基金supported by the National Natural Science Foundation of China(21505039,2013CB932702)the China National Instrumentation Program(2011YQ03012412)the National Institutes of Health grants(GM079359,CA133086)
文摘Drug administration customized to individual cells could intrinsically address cancer heterogeneity and provide a safe and effective method for delivering personalized treatment. To accomplish this, we developed a smart nanodrug delivery system characterized by cancer cell-targeted drug delivery and intracellular biomarker-responsive drug activation. This system was composed of a long-nicked DNA duplex formed by tandem hybridization of two extended antisense oligonucleotides whose ends were separately blocked with a cancer cell-specific aptamer, AS1411,and a replaceable anti-biomarker probe(ABP).
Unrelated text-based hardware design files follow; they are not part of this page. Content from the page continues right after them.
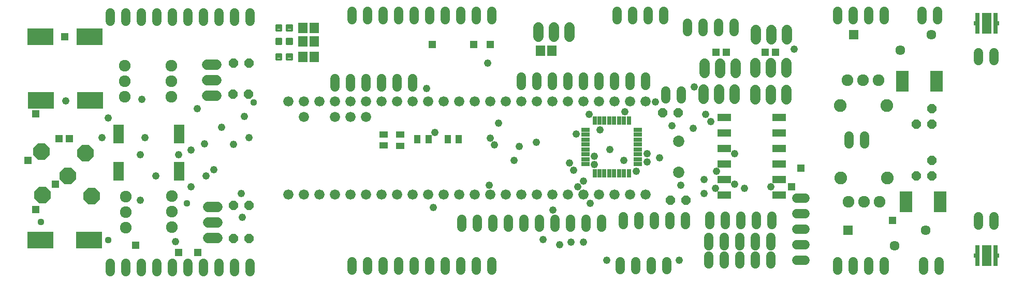
<source format=gts>
G75*
%MOIN*%
%OFA0B0*%
%FSLAX25Y25*%
%IPPOS*%
%LPD*%
%AMOC8*
5,1,8,0,0,1.08239X$1,22.5*
%
%ADD10OC8,0.06000*%
%ADD11C,0.06800*%
%ADD12OC8,0.10800*%
%ADD13R,0.08700X0.05100*%
%ADD14C,0.06600*%
%ADD15C,0.07550*%
%ADD16R,0.05800X0.03000*%
%ADD17R,0.03000X0.05800*%
%ADD18C,0.07300*%
%ADD19C,0.06000*%
%ADD20R,0.16548X0.10643*%
%ADD21R,0.06981X0.11902*%
%ADD22R,0.03950X0.05524*%
%ADD23R,0.05524X0.03950*%
%ADD24R,0.06343X0.06343*%
%ADD25C,0.06343*%
%ADD26R,0.07887X0.13398*%
%ADD27C,0.08200*%
%ADD28R,0.05918X0.06706*%
%ADD29C,0.01421*%
%ADD30R,0.02769X0.13792*%
%ADD31R,0.02375X0.02769*%
%ADD32R,0.05918X0.13792*%
%ADD33R,0.04737X0.05131*%
%ADD34R,0.05131X0.04737*%
%ADD35C,0.04762*%
%ADD36R,0.04762X0.04762*%
%ADD37C,0.04369*%
D10*
X0251967Y0149681D03*
X0261967Y0149681D03*
X0261967Y0171020D03*
X0251967Y0171020D03*
X0251573Y0242634D03*
X0261573Y0242634D03*
X0261967Y0262594D03*
X0251967Y0262594D03*
X0528089Y0230665D03*
X0538089Y0230665D03*
X0533148Y0174209D03*
X0543148Y0174209D03*
X0691396Y0189799D03*
X0701396Y0189799D03*
X0701396Y0199799D03*
X0701396Y0223264D03*
X0691396Y0223264D03*
X0701396Y0233264D03*
D11*
X0607974Y0239366D02*
X0607974Y0245366D01*
X0597974Y0245366D02*
X0597974Y0239366D01*
X0587974Y0239366D02*
X0587974Y0245366D01*
X0574510Y0245681D02*
X0574510Y0239681D01*
X0564510Y0239681D02*
X0564510Y0245681D01*
X0554510Y0245681D02*
X0554510Y0239681D01*
X0555297Y0256374D02*
X0555297Y0262374D01*
X0565297Y0262374D02*
X0565297Y0256374D01*
X0575297Y0256374D02*
X0575297Y0262374D01*
X0587974Y0262453D02*
X0587974Y0256453D01*
X0597974Y0256453D02*
X0597974Y0262453D01*
X0607974Y0262453D02*
X0607974Y0256453D01*
X0608100Y0277835D02*
X0608100Y0283835D01*
X0598100Y0283835D02*
X0598100Y0277835D01*
X0588100Y0277835D02*
X0588100Y0283835D01*
X0468112Y0285382D02*
X0468112Y0279382D01*
X0458112Y0279382D02*
X0458112Y0285382D01*
X0448112Y0285382D02*
X0448112Y0279382D01*
X0240793Y0261650D02*
X0234793Y0261650D01*
X0234793Y0251650D02*
X0240793Y0251650D01*
X0240793Y0241650D02*
X0234793Y0241650D01*
X0235581Y0169988D02*
X0241581Y0169988D01*
X0241581Y0159988D02*
X0235581Y0159988D01*
X0235581Y0149988D02*
X0241581Y0149988D01*
D12*
X0160510Y0176807D03*
X0145116Y0189878D03*
X0129014Y0177516D03*
X0128069Y0205665D03*
X0156415Y0204484D03*
D13*
X0567889Y0207634D03*
X0567889Y0217634D03*
X0567889Y0227634D03*
X0603289Y0227634D03*
X0603289Y0217634D03*
X0603289Y0207634D03*
X0603289Y0197634D03*
X0603289Y0187634D03*
X0603289Y0177634D03*
X0567889Y0177634D03*
X0567889Y0187634D03*
X0567889Y0197634D03*
D14*
X0517100Y0177862D03*
X0507100Y0177862D03*
X0497100Y0177862D03*
X0487100Y0177862D03*
X0477100Y0177862D03*
X0467100Y0177862D03*
X0457100Y0177862D03*
X0447100Y0177862D03*
X0437100Y0177862D03*
X0427100Y0177862D03*
X0417100Y0177862D03*
X0407100Y0177862D03*
X0397100Y0177862D03*
X0387100Y0177862D03*
X0377100Y0177862D03*
X0367100Y0177862D03*
X0357100Y0177862D03*
X0347100Y0177862D03*
X0337100Y0177862D03*
X0327100Y0177862D03*
X0317100Y0177862D03*
X0307100Y0177862D03*
X0297100Y0177862D03*
X0287100Y0177862D03*
X0297100Y0227862D03*
X0297100Y0237862D03*
X0287100Y0237862D03*
X0307100Y0237862D03*
X0317100Y0237862D03*
X0327100Y0237862D03*
X0337100Y0237862D03*
X0347100Y0237862D03*
X0357100Y0237862D03*
X0367100Y0237862D03*
X0377100Y0237862D03*
X0387100Y0237862D03*
X0397100Y0237862D03*
X0407100Y0237862D03*
X0417100Y0237862D03*
X0427100Y0237862D03*
X0437100Y0237862D03*
X0447100Y0237862D03*
X0457100Y0237862D03*
X0467100Y0237862D03*
X0477100Y0237862D03*
X0487100Y0237862D03*
X0497100Y0237862D03*
X0507100Y0237862D03*
X0517100Y0237862D03*
X0337100Y0227862D03*
X0327100Y0227862D03*
X0317100Y0227862D03*
D15*
X0211793Y0240941D03*
X0211793Y0250941D03*
X0211793Y0260941D03*
X0181998Y0260862D03*
X0181998Y0250862D03*
X0181998Y0240862D03*
X0182675Y0176650D03*
X0182675Y0166650D03*
X0182675Y0156650D03*
X0212085Y0157043D03*
X0212085Y0167043D03*
X0212085Y0177043D03*
X0647852Y0173146D03*
X0657852Y0173146D03*
X0667852Y0173146D03*
X0667360Y0251394D03*
X0657360Y0251394D03*
X0647360Y0251394D03*
D16*
X0512323Y0219531D03*
X0512323Y0216382D03*
X0512323Y0213232D03*
X0512323Y0210083D03*
X0512323Y0206933D03*
X0512323Y0203783D03*
X0512323Y0200634D03*
X0512323Y0197484D03*
X0478523Y0197484D03*
X0478523Y0200634D03*
X0478523Y0203783D03*
X0478523Y0206933D03*
X0478523Y0210083D03*
X0478523Y0213232D03*
X0478523Y0216382D03*
X0478523Y0219531D03*
D17*
X0484400Y0225408D03*
X0487549Y0225408D03*
X0490699Y0225408D03*
X0493848Y0225408D03*
X0496998Y0225408D03*
X0500148Y0225408D03*
X0503297Y0225408D03*
X0506447Y0225408D03*
X0506447Y0191608D03*
X0503297Y0191608D03*
X0500148Y0191608D03*
X0496998Y0191608D03*
X0493848Y0191608D03*
X0490699Y0191608D03*
X0487549Y0191608D03*
X0484400Y0191608D03*
D18*
X0538435Y0192185D03*
X0538435Y0212185D03*
D19*
X0172557Y0133423D02*
X0172557Y0128223D01*
X0182557Y0128223D02*
X0182557Y0133423D01*
X0192557Y0133423D02*
X0192557Y0128223D01*
X0202557Y0128223D02*
X0202557Y0133423D01*
X0212557Y0133423D02*
X0212557Y0128223D01*
X0222557Y0128223D02*
X0222557Y0133423D01*
X0232557Y0133423D02*
X0232557Y0128223D01*
X0242557Y0128223D02*
X0242557Y0133423D01*
X0252557Y0133423D02*
X0252557Y0128223D01*
X0262557Y0128223D02*
X0262557Y0133423D01*
X0328069Y0134407D02*
X0328069Y0129207D01*
X0338069Y0129207D02*
X0338069Y0134407D01*
X0348069Y0134407D02*
X0348069Y0129207D01*
X0358069Y0129207D02*
X0358069Y0134407D01*
X0368069Y0134407D02*
X0368069Y0129207D01*
X0378069Y0129207D02*
X0378069Y0134407D01*
X0388069Y0134407D02*
X0388069Y0129207D01*
X0398069Y0129207D02*
X0398069Y0134407D01*
X0408069Y0134407D02*
X0408069Y0129207D01*
X0418069Y0129207D02*
X0418069Y0134407D01*
X0418935Y0156766D02*
X0418935Y0161966D01*
X0408935Y0161966D02*
X0408935Y0156766D01*
X0398935Y0156766D02*
X0398935Y0161966D01*
X0428935Y0161966D02*
X0428935Y0156766D01*
X0438935Y0156766D02*
X0438935Y0161966D01*
X0448935Y0161966D02*
X0448935Y0156766D01*
X0458935Y0156766D02*
X0458935Y0161966D01*
X0468935Y0161966D02*
X0468935Y0156766D01*
X0478935Y0156766D02*
X0478935Y0161966D01*
X0488935Y0161966D02*
X0488935Y0156766D01*
X0502872Y0158490D02*
X0502872Y0163690D01*
X0512872Y0163690D02*
X0512872Y0158490D01*
X0522872Y0158490D02*
X0522872Y0163690D01*
X0532872Y0163690D02*
X0532872Y0158490D01*
X0542872Y0158490D02*
X0542872Y0163690D01*
X0558667Y0163738D02*
X0558667Y0158538D01*
X0568667Y0158538D02*
X0568667Y0163738D01*
X0578667Y0163738D02*
X0578667Y0158538D01*
X0588667Y0158538D02*
X0588667Y0163738D01*
X0598667Y0163738D02*
X0598667Y0158538D01*
X0614563Y0155429D02*
X0619763Y0155429D01*
X0619763Y0145429D02*
X0614563Y0145429D01*
X0597793Y0144955D02*
X0597793Y0150155D01*
X0587793Y0150155D02*
X0587793Y0144955D01*
X0587793Y0138344D02*
X0587793Y0133144D01*
X0597793Y0133144D02*
X0597793Y0138344D01*
X0614563Y0135429D02*
X0619763Y0135429D01*
X0640963Y0134407D02*
X0640963Y0129207D01*
X0650963Y0129207D02*
X0650963Y0134407D01*
X0660963Y0134407D02*
X0660963Y0129207D01*
X0670963Y0129207D02*
X0670963Y0134407D01*
X0696081Y0134407D02*
X0696081Y0129207D01*
X0706081Y0129207D02*
X0706081Y0134407D01*
X0731514Y0158243D02*
X0731514Y0163443D01*
X0741514Y0163443D02*
X0741514Y0158243D01*
X0658344Y0210408D02*
X0658344Y0215608D01*
X0648344Y0215608D02*
X0648344Y0210408D01*
X0619763Y0175429D02*
X0614563Y0175429D01*
X0614563Y0165429D02*
X0619763Y0165429D01*
X0577793Y0150155D02*
X0577793Y0144955D01*
X0567793Y0144955D02*
X0567793Y0150155D01*
X0557793Y0150155D02*
X0557793Y0144955D01*
X0557793Y0138344D02*
X0557793Y0133144D01*
X0567793Y0133144D02*
X0567793Y0138344D01*
X0577793Y0138344D02*
X0577793Y0133144D01*
X0530938Y0134607D02*
X0530938Y0129407D01*
X0520938Y0129407D02*
X0520938Y0134607D01*
X0510938Y0134607D02*
X0510938Y0129407D01*
X0500938Y0129407D02*
X0500938Y0134607D01*
X0530234Y0239443D02*
X0530234Y0244643D01*
X0517203Y0248302D02*
X0517203Y0253502D01*
X0507203Y0253502D02*
X0507203Y0248302D01*
X0497203Y0248302D02*
X0497203Y0253502D01*
X0487203Y0253502D02*
X0487203Y0248302D01*
X0477203Y0248302D02*
X0477203Y0253502D01*
X0467203Y0253502D02*
X0467203Y0248302D01*
X0457203Y0248302D02*
X0457203Y0253502D01*
X0447203Y0253502D02*
X0447203Y0248302D01*
X0437203Y0248302D02*
X0437203Y0253502D01*
X0367065Y0252517D02*
X0367065Y0247317D01*
X0357065Y0247317D02*
X0357065Y0252517D01*
X0347065Y0252517D02*
X0347065Y0247317D01*
X0337065Y0247317D02*
X0337065Y0252517D01*
X0327065Y0252517D02*
X0327065Y0247317D01*
X0317065Y0247317D02*
X0317065Y0252517D01*
X0328069Y0290624D02*
X0328069Y0295824D01*
X0338069Y0295824D02*
X0338069Y0290624D01*
X0348069Y0290624D02*
X0348069Y0295824D01*
X0358069Y0295824D02*
X0358069Y0290624D01*
X0368069Y0290624D02*
X0368069Y0295824D01*
X0378069Y0295824D02*
X0378069Y0290624D01*
X0388069Y0290624D02*
X0388069Y0295824D01*
X0398069Y0295824D02*
X0398069Y0290624D01*
X0408069Y0290624D02*
X0408069Y0295824D01*
X0418069Y0295824D02*
X0418069Y0290624D01*
X0498738Y0290624D02*
X0498738Y0295824D01*
X0508738Y0295824D02*
X0508738Y0290624D01*
X0518738Y0290624D02*
X0518738Y0295824D01*
X0528738Y0295824D02*
X0528738Y0290624D01*
X0544211Y0288210D02*
X0544211Y0283010D01*
X0554211Y0283010D02*
X0554211Y0288210D01*
X0564211Y0288210D02*
X0564211Y0283010D01*
X0574211Y0283010D02*
X0574211Y0288210D01*
X0640963Y0290624D02*
X0640963Y0295824D01*
X0650963Y0295824D02*
X0650963Y0290624D01*
X0660963Y0290624D02*
X0660963Y0295824D01*
X0670963Y0295824D02*
X0670963Y0290624D01*
X0695077Y0290624D02*
X0695077Y0295824D01*
X0705077Y0295824D02*
X0705077Y0290624D01*
X0731494Y0269250D02*
X0731494Y0264050D01*
X0741494Y0264050D02*
X0741494Y0269250D01*
X0540234Y0244643D02*
X0540234Y0239443D01*
X0262557Y0289640D02*
X0262557Y0294840D01*
X0252557Y0294840D02*
X0252557Y0289640D01*
X0242557Y0289640D02*
X0242557Y0294840D01*
X0232557Y0294840D02*
X0232557Y0289640D01*
X0222557Y0289640D02*
X0222557Y0294840D01*
X0212557Y0294840D02*
X0212557Y0289640D01*
X0202557Y0289640D02*
X0202557Y0294840D01*
X0192557Y0294840D02*
X0192557Y0289640D01*
X0182557Y0289640D02*
X0182557Y0294840D01*
X0172557Y0294840D02*
X0172557Y0289640D01*
D20*
X0159156Y0279642D03*
X0127659Y0279642D03*
X0128022Y0238547D03*
X0159518Y0238547D03*
X0158959Y0148539D03*
X0127463Y0148539D03*
D21*
X0177746Y0192972D03*
X0216801Y0192972D03*
X0216801Y0216831D03*
X0177746Y0216831D03*
D22*
X0370321Y0213461D03*
X0377407Y0213461D03*
X0389833Y0213461D03*
X0396919Y0213461D03*
D23*
X0359329Y0216413D03*
X0348423Y0216665D03*
X0348423Y0209579D03*
X0359329Y0209327D03*
D24*
X0647380Y0154858D03*
X0651317Y0280843D03*
D25*
X0681317Y0270843D03*
X0701317Y0280843D03*
X0697380Y0154858D03*
X0677380Y0144858D03*
D26*
X0684880Y0173146D03*
X0706927Y0173146D03*
X0704467Y0250902D03*
X0682419Y0250902D03*
D27*
X0672518Y0235154D03*
X0642518Y0235154D03*
X0643010Y0188402D03*
X0673010Y0188402D03*
D28*
X0457026Y0270587D03*
X0449545Y0270587D03*
X0303974Y0266650D03*
X0296494Y0266650D03*
X0296494Y0276492D03*
X0303974Y0276492D03*
X0303974Y0285350D03*
X0296494Y0285350D03*
D29*
X0289597Y0287008D02*
X0289597Y0283692D01*
X0286281Y0283692D01*
X0286281Y0287008D01*
X0289597Y0287008D01*
X0289597Y0285112D02*
X0286281Y0285112D01*
X0286281Y0286532D02*
X0289597Y0286532D01*
X0282691Y0287008D02*
X0282691Y0283692D01*
X0279375Y0283692D01*
X0279375Y0287008D01*
X0282691Y0287008D01*
X0282691Y0285112D02*
X0279375Y0285112D01*
X0279375Y0286532D02*
X0282691Y0286532D01*
X0282691Y0278150D02*
X0282691Y0274834D01*
X0279375Y0274834D01*
X0279375Y0278150D01*
X0282691Y0278150D01*
X0282691Y0276254D02*
X0279375Y0276254D01*
X0279375Y0277674D02*
X0282691Y0277674D01*
X0289597Y0278150D02*
X0289597Y0274834D01*
X0286281Y0274834D01*
X0286281Y0278150D01*
X0289597Y0278150D01*
X0289597Y0276254D02*
X0286281Y0276254D01*
X0286281Y0277674D02*
X0289597Y0277674D01*
X0289597Y0268308D02*
X0289597Y0264992D01*
X0286281Y0264992D01*
X0286281Y0268308D01*
X0289597Y0268308D01*
X0289597Y0266412D02*
X0286281Y0266412D01*
X0286281Y0267832D02*
X0289597Y0267832D01*
X0282691Y0268308D02*
X0282691Y0264992D01*
X0279375Y0264992D01*
X0279375Y0268308D01*
X0282691Y0268308D01*
X0282691Y0266412D02*
X0279375Y0266412D01*
X0279375Y0267832D02*
X0282691Y0267832D01*
D30*
X0730844Y0288303D03*
X0742656Y0288303D03*
X0742656Y0138697D03*
X0730844Y0138697D03*
D31*
X0729467Y0138697D03*
X0744033Y0138697D03*
X0744033Y0288303D03*
X0729467Y0288303D03*
D32*
X0736750Y0288303D03*
X0736750Y0138697D03*
D33*
X0600825Y0269602D03*
X0594132Y0269602D03*
X0569329Y0269602D03*
X0562636Y0269602D03*
D34*
X0146100Y0213992D03*
X0139407Y0213992D03*
D35*
X0167360Y0214484D03*
X0191967Y0203657D03*
X0194919Y0214484D03*
X0216573Y0203657D03*
X0224447Y0206610D03*
X0233305Y0210547D03*
X0244132Y0221374D03*
X0258896Y0228264D03*
X0261848Y0214484D03*
X0252006Y0210055D03*
X0239211Y0193815D03*
X0234289Y0189878D03*
X0224447Y0182988D03*
X0201809Y0189878D03*
X0191967Y0174130D03*
X0214604Y0147555D03*
X0257419Y0163303D03*
X0256927Y0178559D03*
X0171297Y0227280D03*
X0192951Y0239091D03*
X0228384Y0233185D03*
X0143738Y0238106D03*
X0376163Y0246370D03*
X0415486Y0262457D03*
X0480726Y0229390D03*
X0487876Y0219559D03*
X0472683Y0216878D03*
X0494132Y0207047D03*
X0484301Y0202579D03*
X0484301Y0197217D03*
X0470896Y0193642D03*
X0468215Y0198110D03*
X0477152Y0186492D03*
X0473577Y0182917D03*
X0481620Y0172193D03*
X0457490Y0167724D03*
X0451234Y0148957D03*
X0461959Y0145382D03*
X0469108Y0147169D03*
X0477152Y0147169D03*
X0492238Y0135551D03*
X0538817Y0135551D03*
X0554904Y0178449D03*
X0562053Y0182024D03*
X0554904Y0187386D03*
X0562947Y0192748D03*
X0574565Y0184705D03*
X0580821Y0182024D03*
X0597801Y0182917D03*
X0574565Y0204366D03*
X0547754Y0220453D03*
X0559372Y0224921D03*
X0555797Y0229390D03*
X0534348Y0222240D03*
X0523624Y0237433D03*
X0503963Y0231177D03*
X0548648Y0247264D03*
X0612994Y0271394D03*
X0518262Y0204366D03*
X0526305Y0201685D03*
X0518262Y0199004D03*
X0511112Y0192748D03*
X0503069Y0199898D03*
X0539711Y0183811D03*
X0446766Y0211516D03*
X0436041Y0208835D03*
X0419955Y0209728D03*
X0417274Y0214197D03*
X0422636Y0224028D03*
X0381526Y0217772D03*
X0432467Y0199898D03*
X0416380Y0183811D03*
X0380632Y0169512D03*
D36*
X0228876Y0140665D03*
X0216573Y0140665D03*
X0189014Y0145094D03*
X0124545Y0168224D03*
X0137341Y0184465D03*
X0119624Y0199720D03*
X0124545Y0229740D03*
X0143246Y0279445D03*
X0379959Y0274524D03*
X0406533Y0274524D03*
X0417360Y0274524D03*
X0617163Y0194799D03*
X0611258Y0182988D03*
X0676219Y0161335D03*
D37*
X0264801Y0237122D03*
X0221986Y0172161D03*
X0171297Y0148539D03*
X0127990Y0160350D03*
M02*

</source>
We demonstrated that this DNA nanodrug was directed to cancer cells with the guidance power of AS 1411 and then activated by the presence of a given intracellular biomarker. By using such a belt-and-braces strategy, this DNA nanodrug system could safely and efficiently accelerate apoptosis of target cancer cells. Moreover, since the expression level of biomarkers tends to indicate the specific physiological state of individual cells, biomarker-responsive activation of the nanodrug is expected to enable customized drug administration at the cellular level.